Revoking hefty administrative fines by Maltese Constitutional Courts has become a common occurrence, losing its novelty. In recent days, another judgment was delivered, this time involving Lombard Bank. This follows the judgment concerning Insignia Limited a few days before.

Once again, an administrative fine imposed by the Financial Intelligence Analysis Unit (FIAU) was deemed excessively heavy and consequently treated as a criminal matter. In my opinion, this is the correct legal reasoning because we adhere to the Engel criteria, which classify hefty administrative fines as pertaining to the criminal legal realm.

In the local context, the Constitution specifically stipulates that criminal offenses are to be handled exclusively by courts, rather than by public authorities established by law. Consequently, public authorities, such as the FIAU,  issuing hefty fines under the pretence of administrative actions are being considered as exceeding their legal authority.

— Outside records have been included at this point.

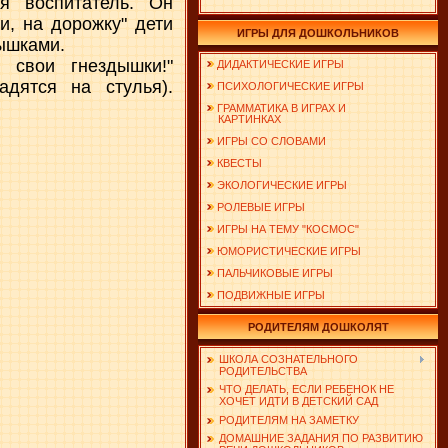
я воспитатель. Он
и, на дорожку" дети
ИГРЫ ДЛЯ ДОШКОЛЬНИКОВ
ышками.
 свои гнездышки!"
ДИДАКТИЧЕСКИЕ ИГРЫ
дятся на стулья).
ПСИХОЛОГИЧЕСКИЕ ИГРЫ
ГРАММАТИКА В ИГРАХ И
КАРТИНКАХ
ИГРЫ СО СЛОВАМИ
КВЕСТЫ
ЭКОЛОГИЧЕСКИЕ ИГРЫ
РОЛЕВЫЕ ИГРЫ
ИГРЫ НА ТЕМУ "КОСМОС"
ЮМОРИСТИЧЕСКИЕ ИГРЫ
ПАЛЬЧИКОВЫЕ ИГРЫ
ПОДВИЖНЫЕ ИГРЫ
РОДИТЕЛЯМ ДОШКОЛЯТ
ШКОЛА СОЗНАТЕЛЬНОГО
РОДИТЕЛЬСТВА
ЧТО ДЕЛАТЬ, ЕСЛИ РЕБЕНОК НЕ
ХОЧЕТ ИДТИ В ДЕТСКИЙ САД
РОДИТЕЛЯМ НА ЗАМЕТКУ
ДОМАШНИЕ ЗАДАНИЯ ПО РАЗВИТИЮ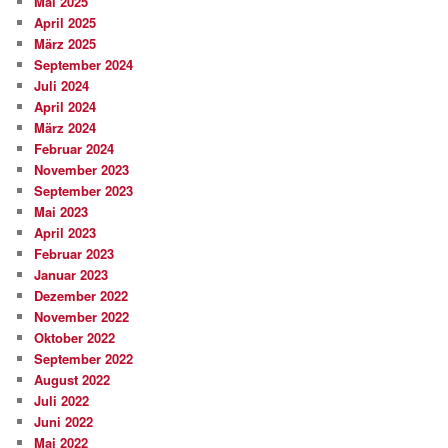
Mai 2025
April 2025
März 2025
September 2024
Juli 2024
April 2024
März 2024
Februar 2024
November 2023
September 2023
Mai 2023
April 2023
Februar 2023
Januar 2023
Dezember 2022
November 2022
Oktober 2022
September 2022
August 2022
Juli 2022
Juni 2022
Mai 2022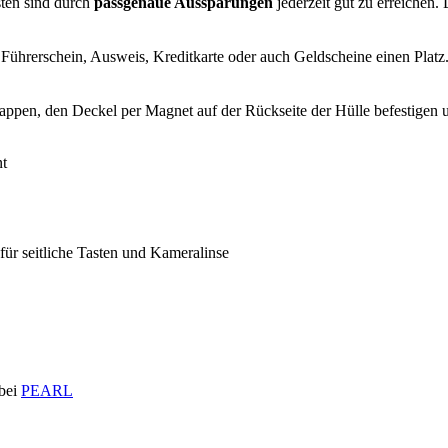
sten sind durch
passgenaue Aussparungen
jederzeit gut zu erreichen
Führerschein, Ausweis, Kreditkarte oder auch Geldscheine einen Platz
lappen, den Deckel per Magnet auf der Rückseite der Hülle befestigen
nt
ür seitliche Tasten und Kameralinse
 bei
PEARL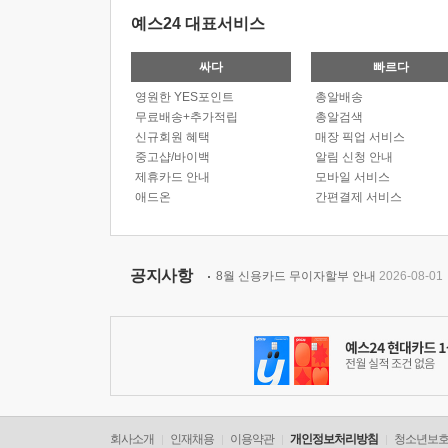
예스24 대표서비스
싸다
빠르다
영원한 YES포인트
총알배송
무료배송+추가적립
총알검색
신규회원 혜택
매장 픽업 서비스
중고샵/바이백
알림 신청 안내
제휴카드 안내
모바일 서비스
애드온
간편결제 서비스
공지사항
8월 신용카드 무이자할부 안내
2026-08-01
회사소개
인재채용
이용약관
개인정보처리방침
청소년보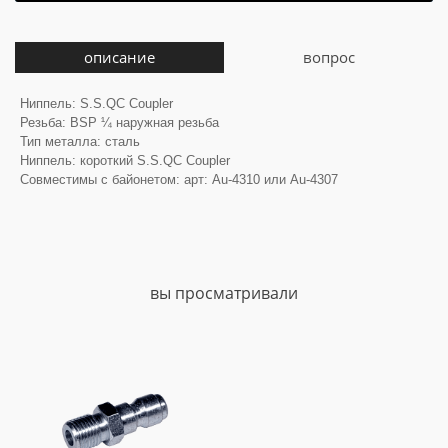
описание
вопрос
Ниппель: S.S.QC Coupler
Резьба: BSP ¼ наружная резьба
Тип металла: сталь
Ниппель: короткий S.S.QC Coupler
Совместимы с байонетом: арт: Au-4310 или Au-4307
вы просматривали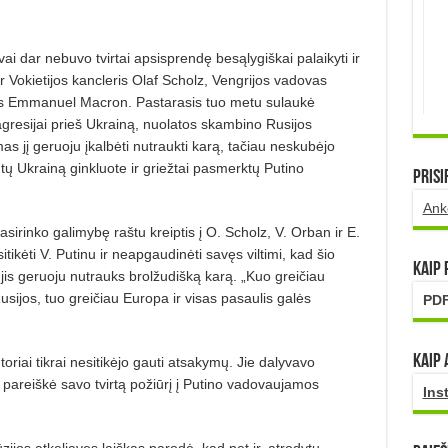
ai dar nebuvo tvirtai apsispren­dę besąlygiškai palaikyti ir
r Vokietijos kancleris Olaf Scholz, Vengrijos vadovas
as Emmanuel Macron. Pastarasis tuo metu sulaukė
 agresijai prieš Ukrainą, nuolatos skambino Rusijos
s jį geruoju įkalbė­ti nutraukti karą, tačiau neskubėjo
ų Ukrainą ginkluote ir griežtai pasmerktų Putino
Prisi
Ank
irinko galimybę raštu kreiptis į O. Scholz, V. Orban ir E.
tikėti V. Putinu ir neapgaudinėti savęs viltimi, kad šio
Kaip
 jis geruoju nutrauks brolžudišką karą. „Kuo greičiau
sijos, tuo greičiau Europa ir visas pasaulis galės
PDF
Kaip 
riai tikrai nesitikėjo gauti atsakymų. Jie dalyvavo
ą pareiškė savo tvirtą požiūrį į Putino vadovauja­mos
Ins
ijos atkeliavęs laiškas parodė, kad net ir, atrodytų,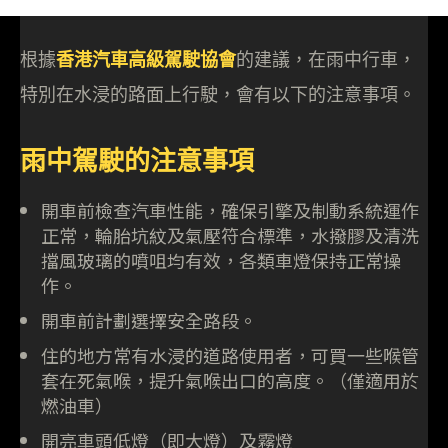
根據
香港汽車高級駕駛協會
的建議，在雨中行車，
特別在水浸的路面上行駛，會有以下的注意事項。
雨中駕駛的注意事項
開車前檢查汽車性能，確保引擎及制動系統運作
正常，輪胎坑紋及氣壓符合標準，水撥膠及清洗
擋風玻璃的噴咀均有效，各類車燈保持正常操
作。
開車前計劃選擇安全路段。
住的地方常有水浸的道路使用者，可買一些喉管
套在死氣喉，提升氣喉出口的高度。（僅適用於
燃油車）
開亮車頭低燈（即大燈）及霧燈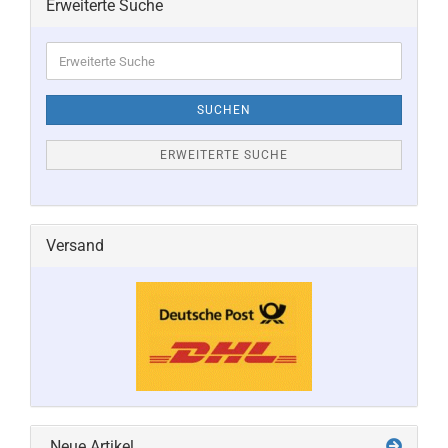
Erweiterte Suche
Erweiterte
Suche
SUCHEN
ERWEITERTE SUCHE
Versand
Neue Artikel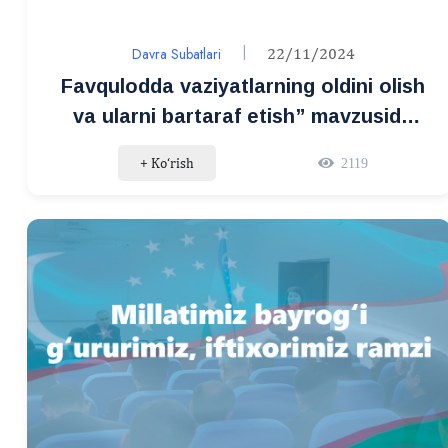
Davra Subatlari
22/11/2024
Favqulodda vaziyatlarning oldini olish
va ularni bartaraf etish” mavzusida
davra suhbati
+ Ko‘rish
2119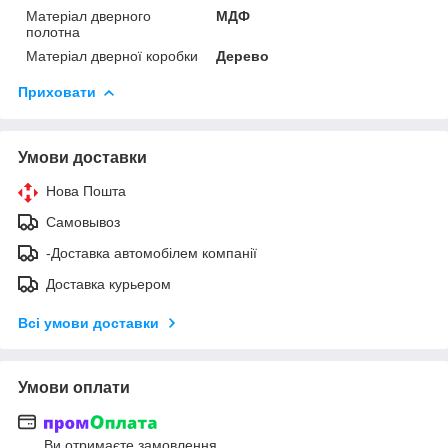
Матеріал дверного
МДФ
полотна
Матеріал дверної коробки
Дерево
Приховати
Умови доставки
Нова Пошта
Самовывоз
-Доставка автомобілем компанії
Доставка курьером
Всі умови доставки
Умови оплати
Ви отримаєте замовлення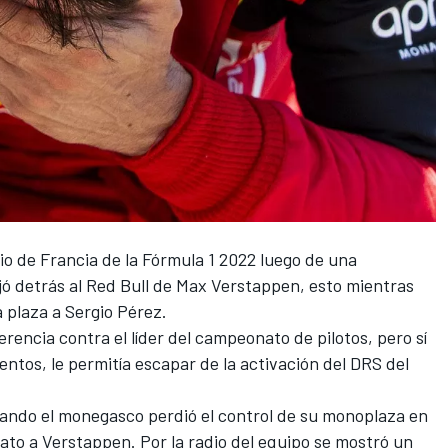
io de Francia de la
Fórmula 1 2022
luego de una
ejó detrás al Red Bull de Max Verstappen, esto mientras
a plaza a
Sergio Pérez
.
rencia contra el líder del campeonato de pilotos, pero sí
tos, le permitía escapar de la activación del DRS del
uando el monegasco perdió el control de su monoplaza en
rato a Verstappen. Por la radio del equipo se mostró un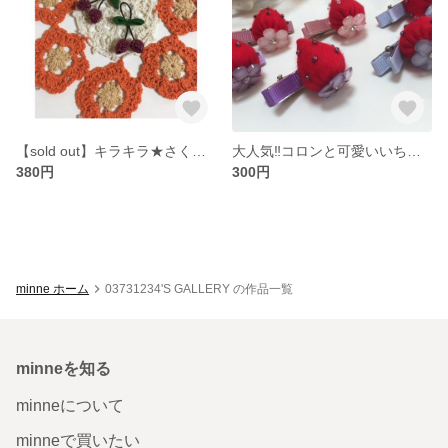
【sold out】キラキラ★さくらんぼの可愛いゴム♡
大人気‼︎コロンと可愛いいちごのやっとこピン♡
380円
300円
minne ホーム
03731234'S GALLERY の作品一覧
minneを知る
minneについて
minneで買いたい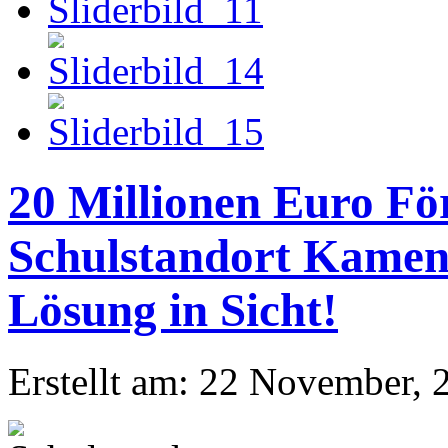
20 Millionen Euro Fö
Schulstandort Kamenz
Lösung in Sicht!
Erstellt am: 22 November,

It is foreseeable that the time will soon come for the Planning Authority, which issues daily fines that can reach up to €50,000. The Planning Authority may argue, and as their lawyer, I would do the same, that it is simply complying with the law and nothing more. Once the Planning Authority is challenged before the constitutional court for issuing hefty fines that are deemed criminal according to the Engel ruling, it is likely to experience a comparable outcome to that of the FIAU. At that point, the Planning Authority cannot insist that a permit for a site, on which daily fines have accumulated, cannot be issued unless the €50,000 fine is paid.